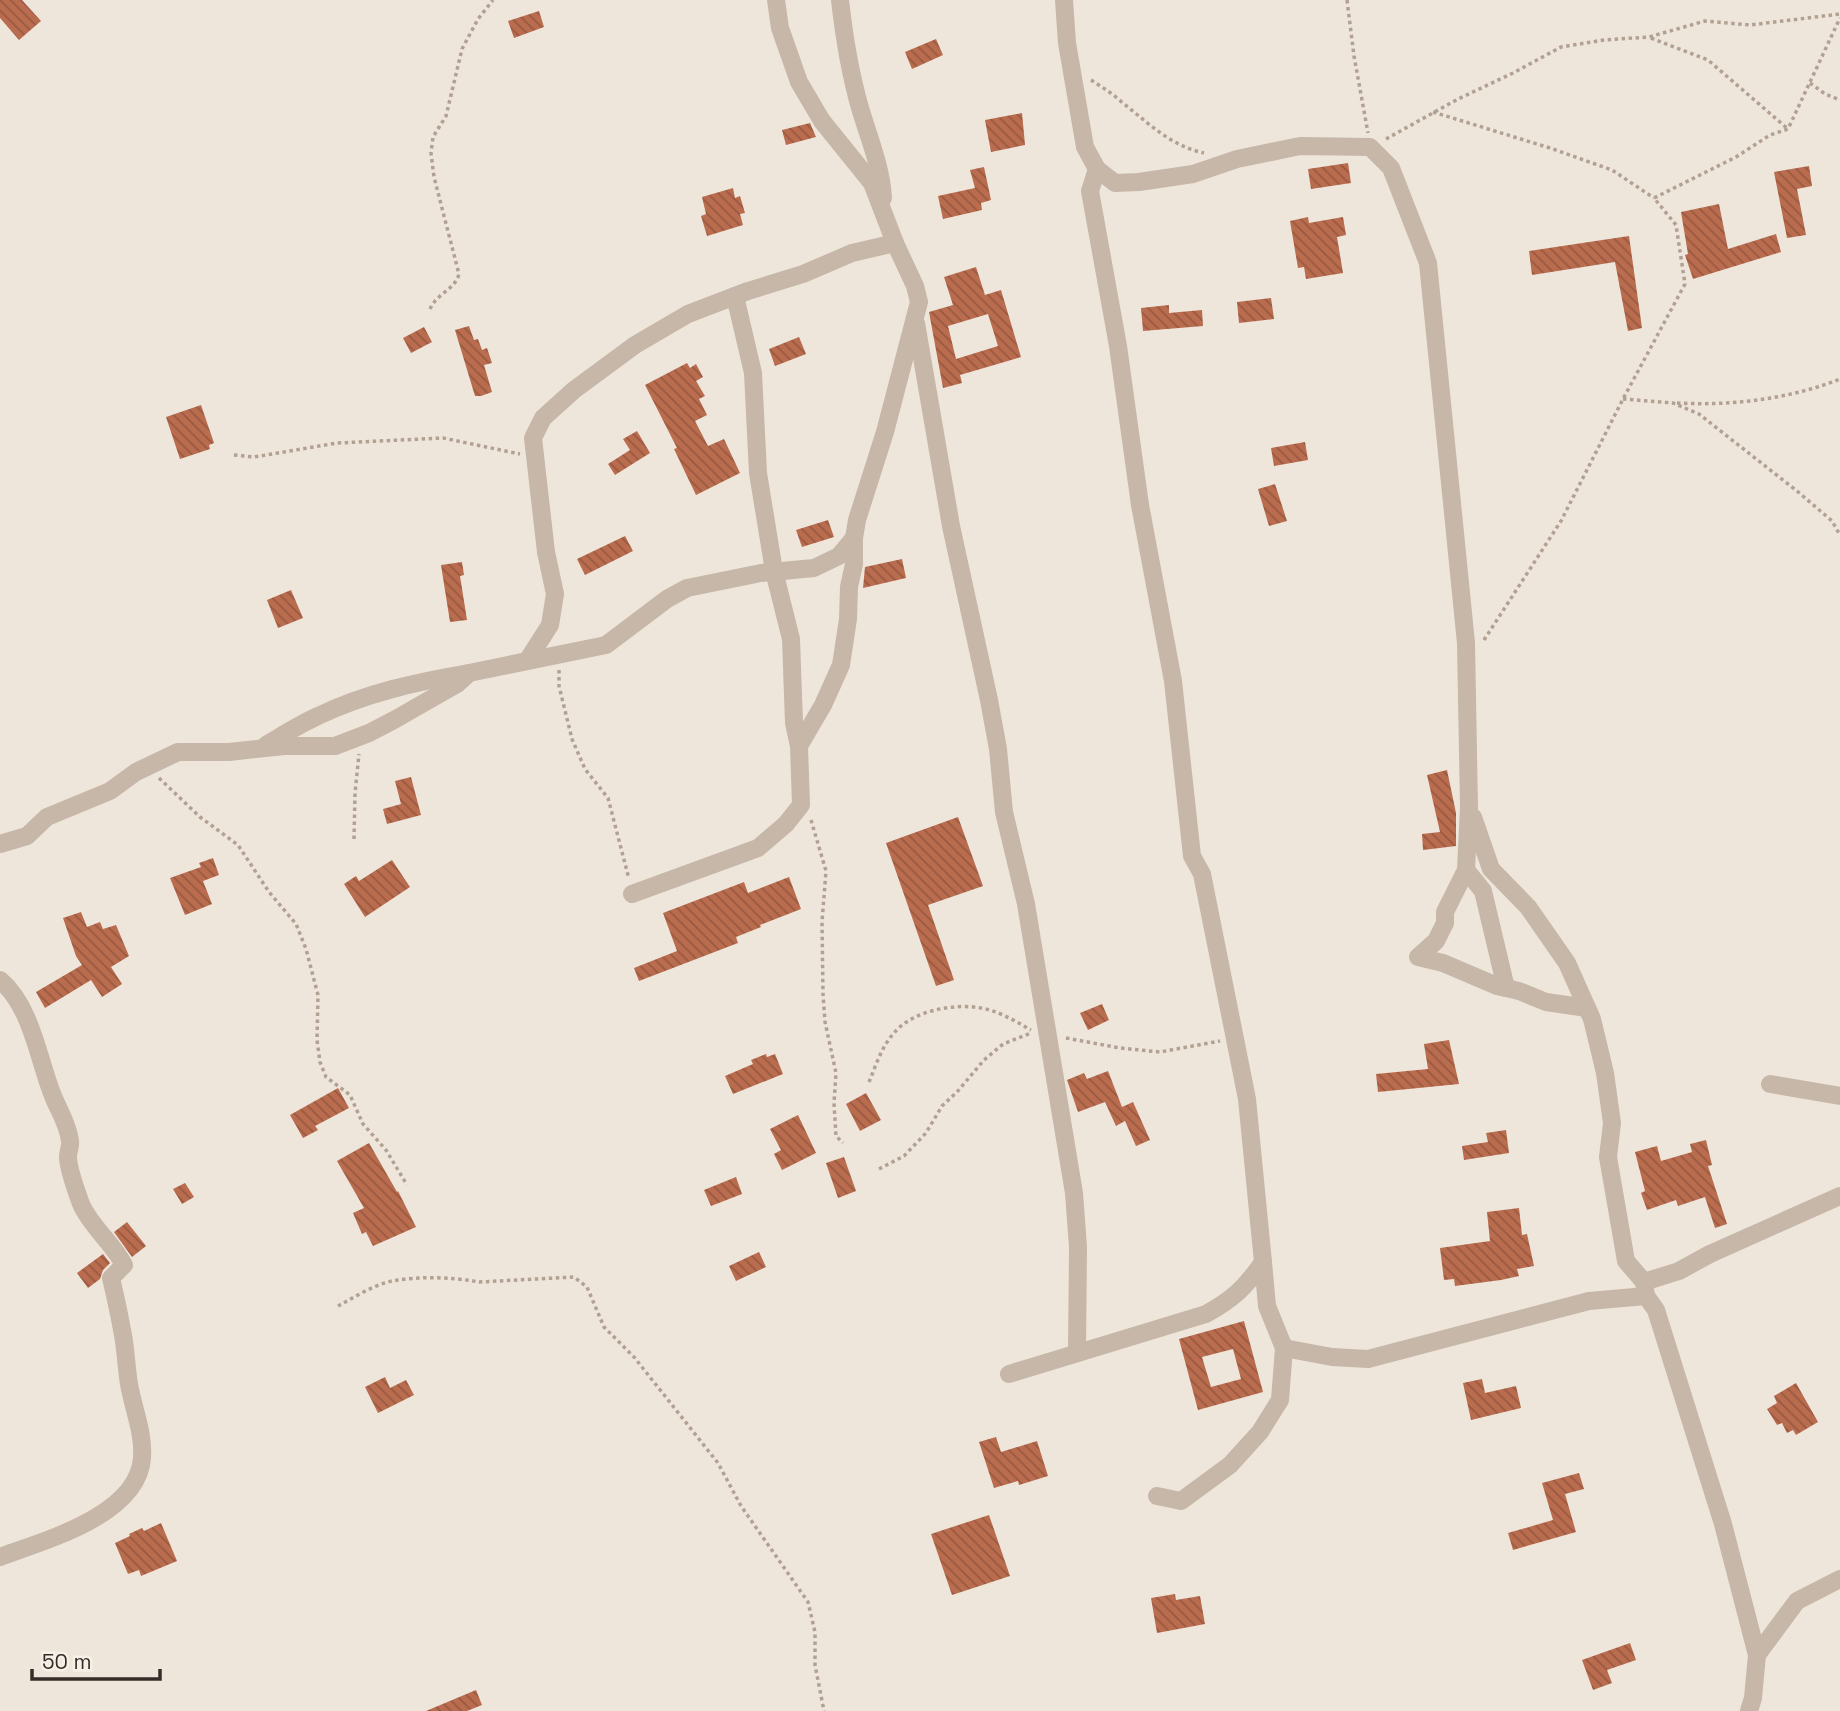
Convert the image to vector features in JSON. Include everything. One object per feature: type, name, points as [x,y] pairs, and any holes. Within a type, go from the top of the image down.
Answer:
[{"type":"street","points":[[776,0],[780,28],[799,82],[822,121],[872,183],[919,302],[854,538],[854,564],[841,665],[823,705],[799,746]]},
{"type":"street","points":[[840,0],[843,30],[860,107],[881,173],[884,215]]},
{"type":"street","points":[[1064,0],[1067,43],[1085,147],[1097,169],[1115,183],[1193,174],[1237,159],[1300,146],[1370,147],[1391,168],[1428,263],[1467,665],[1469,807],[1466,870],[1436,941],[1419,957],[1443,963],[1546,1002],[1587,1008]]},
{"type":"street","points":[[1097,169],[1090,191],[1118,346],[1140,505],[1173,681],[1192,856],[1202,874],[1247,1099],[1267,1306],[1284,1348],[1280,1400],[1261,1432],[1230,1465],[1181,1502],[1157,1496]]},
{"type":"street","points":[[527,661],[550,625],[555,594],[546,552],[533,438],[543,418],[574,390],[635,345],[688,314],[803,274],[852,253],[895,243]]},
{"type":"street","points":[[632,894],[758,848],[786,824],[800,805],[799,746],[794,723],[791,639],[774,571],[758,473],[753,373],[735,296]]},
{"type":"street","points":[[916,319],[951,526],[998,748],[1004,812],[1026,904],[1074,1193],[1079,1247],[1077,1353]]},
{"type":"street","points":[[260,748],[317,716],[378,692],[606,645],[667,599],[687,588],[774,571],[814,568],[839,556],[854,538]]},
{"type":"street","points":[[0,845],[27,836],[47,817],[110,791],[147,767],[178,752],[335,746],[365,735],[457,684],[468,673]]},
{"type":"street","points":[[1469,807],[1491,869],[1528,907],[1567,963],[1587,1008],[1605,1073],[1612,1123],[1608,1157],[1626,1261],[1656,1310],[1723,1524],[1757,1654],[1753,1698],[1749,1711]]},
{"type":"street","points":[[1466,870],[1483,891],[1506,988]]},
{"type":"street","points":[[0,980],[12,990],[25,1018],[53,1097],[65,1120],[71,1143],[68,1157],[81,1204],[124,1265],[111,1278],[123,1332],[142,1457],[140,1475],[131,1491],[100,1516],[75,1529],[0,1557]]},
{"type":"street","points":[[1770,1084],[1840,1096]]},
{"type":"street","points":[[1284,1348],[1332,1357],[1368,1359],[1645,1289],[1710,1254],[1840,1196]]},
{"type":"street","points":[[1009,1374],[1206,1314],[1229,1301],[1247,1285],[1263,1262]]},
{"type":"street","points":[[1757,1654],[1797,1601],[1840,1579]]},
{"type":"path","points":[[429,309],[434,299],[457,281],[459,274],[434,177],[431,153],[433,137],[446,116],[462,50],[478,19],[493,0]]},
{"type":"path","points":[[1347,0],[1370,147],[1561,47],[1604,40],[1649,37],[1705,21],[1750,25],[1840,16],[1788,129],[1770,135],[1726,162],[1654,198]]},
{"type":"path","points":[[1649,37],[1708,60],[1788,129]]},
{"type":"path","points":[[1071,67],[1122,101],[1155,131],[1192,150],[1237,159]]},
{"type":"path","points":[[1810,83],[1825,94],[1840,100]]},
{"type":"path","points":[[1433,113],[1550,148],[1612,170],[1654,198],[1676,225],[1685,284],[1561,521],[1467,665]]},
{"type":"path","points":[[1623,399],[1710,405],[1744,402],[1822,387],[1840,379]]},
{"type":"path","points":[[1672,403],[1699,414],[1832,521],[1840,535]]},
{"type":"path","points":[[234,455],[254,457],[337,443],[443,438],[516,453],[535,460]]},
{"type":"path","points":[[558,654],[559,686],[572,739],[584,769],[608,798],[632,894]]},
{"type":"path","points":[[354,839],[355,793],[365,735]]},
{"type":"path","points":[[147,767],[200,817],[238,845],[269,892],[296,924],[306,949],[318,995],[317,1040],[320,1062],[326,1077],[350,1096],[363,1124],[386,1150],[407,1185]]},
{"type":"path","points":[[800,791],[819,842],[826,871],[822,922],[823,994],[825,1022],[836,1073],[835,1136],[843,1143]]},
{"type":"path","points":[[869,1082],[880,1054],[894,1032],[914,1017],[949,1008],[980,1008],[1008,1017],[1036,1033]]},
{"type":"path","points":[[338,1306],[391,1281],[426,1278],[479,1282],[574,1277],[587,1287],[604,1327],[634,1357],[718,1464],[741,1506],[808,1602],[816,1632],[815,1665],[824,1711]]},
{"type":"building","points":[[0,0],[22,0],[41,21],[19,40],[0,18]]},
{"type":"building","points":[[539,11],[544,27],[514,38],[508,21]]},
{"type":"building","points":[[936,39],[943,55],[912,69],[905,52]]},
{"type":"building","points":[[1022,113],[1025,145],[991,152],[985,120]]},
{"type":"building","points":[[810,123],[816,137],[786,145],[782,130]]},
{"type":"building","points":[[1348,163],[1351,183],[1311,189],[1308,169]]},
{"type":"building","points":[[1809,166],[1812,186],[1797,189],[1806,235],[1787,238],[1774,172]]},
{"type":"building","points":[[984,167],[991,200],[981,203],[982,210],[943,219],[938,196],[975,188],[970,170]]},
{"type":"building","points":[[733,188],[735,198],[740,196],[745,213],[740,214],[743,225],[707,236],[701,216],[706,214],[702,197]]},
{"type":"building","points":[[1719,204],[1728,249],[1776,234],[1781,252],[1693,279],[1685,255],[1688,254],[1681,212]]},
{"type":"building","points":[[1308,217],[1309,223],[1343,217],[1346,235],[1337,237],[1343,273],[1306,279],[1304,267],[1298,268],[1290,221]]},
{"type":"building","points":[[1629,236],[1642,328],[1628,331],[1615,262],[1532,275],[1529,251]]},
{"type":"building","points":[[976,267],[985,295],[1001,290],[1021,357],[960,375],[962,383],[943,388],[929,312],[953,305],[944,277]],"holes":[[[988,314],[998,346],[956,359],[948,326]]]},
{"type":"building","points":[[1271,298],[1274,319],[1239,323],[1237,302]]},
{"type":"building","points":[[1169,305],[1169,313],[1202,310],[1203,326],[1143,331],[1141,308]]},
{"type":"building","points":[[469,326],[474,340],[478,339],[482,350],[487,348],[492,363],[484,365],[492,392],[481,396],[475,396],[455,330]]},
{"type":"building","points":[[424,327],[432,342],[411,353],[403,338]]},
{"type":"building","points":[[799,337],[806,354],[775,366],[769,349]]},
{"type":"building","points":[[687,363],[690,368],[696,364],[703,377],[696,381],[705,396],[699,399],[707,415],[695,421],[708,446],[724,439],[740,473],[696,495],[674,449],[677,448],[645,385]]},
{"type":"building","points":[[201,405],[214,443],[209,445],[210,449],[180,459],[166,417]]},
{"type":"building","points":[[637,431],[650,453],[615,475],[608,464],[630,450],[623,439]]},
{"type":"building","points":[[1305,442],[1308,460],[1274,466],[1271,448]]},
{"type":"building","points":[[1275,484],[1287,521],[1269,526],[1258,489]]},
{"type":"building","points":[[828,520],[834,537],[802,547],[796,530]]},
{"type":"building","points":[[625,536],[633,551],[585,575],[577,559]]},
{"type":"building","points":[[902,559],[906,578],[863,588],[865,567]]},
{"type":"building","points":[[462,562],[464,575],[460,576],[467,620],[450,622],[441,565]]},
{"type":"building","points":[[291,590],[303,618],[278,628],[267,600]]},
{"type":"building","points":[[1447,770],[1456,813],[1456,846],[1423,850],[1422,834],[1440,832],[1427,775]]},
{"type":"building","points":[[411,777],[421,815],[387,824],[383,809],[401,804],[395,781]]},
{"type":"building","points":[[958,817],[983,886],[928,905],[954,980],[936,986],[886,843]]},
{"type":"building","points":[[213,858],[219,875],[203,881],[212,904],[185,915],[170,878],[201,867],[199,863]]},
{"type":"building","points":[[392,860],[410,887],[365,917],[344,884],[356,876],[359,881]]},
{"type":"building","points":[[789,877],[801,909],[736,937],[738,943],[639,981],[634,968],[677,951],[663,913],[744,882],[748,893]]},
{"type":"building","points":[[81,912],[87,927],[100,922],[103,929],[116,925],[129,956],[111,967],[122,984],[102,997],[91,980],[45,1008],[36,992],[82,965],[76,956],[63,918]]},
{"type":"building","points":[[1102,1004],[1109,1020],[1088,1030],[1080,1013]]},
{"type":"building","points":[[1449,1040],[1459,1084],[1378,1092],[1376,1074],[1428,1069],[1424,1044]]},
{"type":"building","points":[[766,1054],[767,1057],[775,1054],[783,1074],[733,1094],[725,1076],[753,1064],[751,1060]]},
{"type":"building","points":[[1108,1071],[1122,1107],[1133,1102],[1150,1140],[1136,1146],[1125,1121],[1116,1126],[1105,1102],[1078,1112],[1067,1080],[1084,1073],[1087,1079]]},
{"type":"building","points":[[338,1088],[349,1108],[315,1126],[318,1130],[303,1138],[290,1115]]},
{"type":"building","points":[[866,1093],[881,1120],[860,1131],[846,1104]]},
{"type":"building","points":[[798,1115],[816,1153],[782,1170],[774,1154],[781,1150],[770,1129]]},
{"type":"building","points":[[1506,1130],[1509,1153],[1464,1160],[1462,1146],[1488,1142],[1486,1133]]},
{"type":"building","points":[[1706,1140],[1712,1165],[1708,1166],[1727,1224],[1715,1228],[1705,1197],[1678,1206],[1676,1200],[1647,1210],[1641,1193],[1645,1191],[1635,1152],[1657,1146],[1661,1161],[1692,1152],[1690,1144]]},
{"type":"building","points":[[369,1143],[416,1227],[373,1246],[366,1232],[362,1234],[353,1213],[364,1208],[337,1161]]},
{"type":"building","points":[[844,1157],[856,1191],[838,1198],[826,1163]]},
{"type":"building","points":[[736,1177],[742,1194],[711,1206],[704,1190]]},
{"type":"building","points":[[185,1183],[194,1197],[182,1204],[173,1189]]},
{"type":"building","points":[[1519,1208],[1522,1235],[1527,1234],[1534,1266],[1517,1269],[1519,1276],[1501,1280],[1455,1286],[1454,1279],[1444,1280],[1440,1248],[1490,1241],[1487,1212]]},
{"type":"building","points":[[127,1222],[146,1246],[132,1257],[114,1232]]},
{"type":"building","points":[[759,1252],[766,1267],[736,1281],[729,1266]]},
{"type":"building","points":[[103,1254],[110,1263],[103,1270],[100,1279],[88,1288],[77,1273]]},
{"type":"building","points":[[1244,1321],[1263,1392],[1198,1410],[1179,1339]],"holes":[[[1233,1349],[1241,1379],[1211,1387],[1202,1357]]]},
{"type":"building","points":[[385,1377],[390,1388],[406,1380],[414,1395],[378,1413],[365,1387]]},
{"type":"building","points":[[1482,1379],[1485,1393],[1516,1386],[1521,1408],[1471,1420],[1463,1383]]},
{"type":"building","points":[[1796,1383],[1818,1422],[1796,1435],[1793,1430],[1787,1433],[1782,1423],[1777,1425],[1767,1409],[1777,1403],[1774,1396]]},
{"type":"building","points":[[996,1437],[1001,1452],[1037,1441],[1048,1476],[1019,1485],[1018,1481],[994,1488],[979,1442]]},
{"type":"building","points":[[1579,1473],[1584,1489],[1565,1494],[1576,1532],[1513,1550],[1508,1533],[1553,1520],[1542,1483]]},
{"type":"building","points":[[989,1515],[1010,1576],[952,1595],[931,1534]]},
{"type":"building","points":[[161,1523],[177,1561],[141,1576],[139,1570],[128,1574],[115,1543],[142,1528],[144,1531]]},
{"type":"building","points":[[1175,1594],[1176,1600],[1200,1596],[1205,1624],[1157,1633],[1151,1598]]},
{"type":"building","points":[[1630,1643],[1636,1660],[1607,1670],[1612,1683],[1593,1690],[1582,1660]]},
{"type":"building","points":[[476,1690],[482,1705],[467,1711],[426,1711]]}]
+--
→ EXERCISE REQUIREMENTS
Please return all lines from the records that hold the word "holes".

→ YOUR SOLUTION
Convert the image to vector features in JSON. Include everything. One object per feature: type, name, points as [x,y] pairs, and any holes. Within a type, go from the top of the image down.
{"type":"building","points":[[976,267],[985,295],[1001,290],[1021,357],[960,375],[962,383],[943,388],[929,312],[953,305],[944,277]],"holes":[[[988,314],[998,346],[956,359],[948,326]]]},
{"type":"building","points":[[1244,1321],[1263,1392],[1198,1410],[1179,1339]],"holes":[[[1233,1349],[1241,1379],[1211,1387],[1202,1357]]]},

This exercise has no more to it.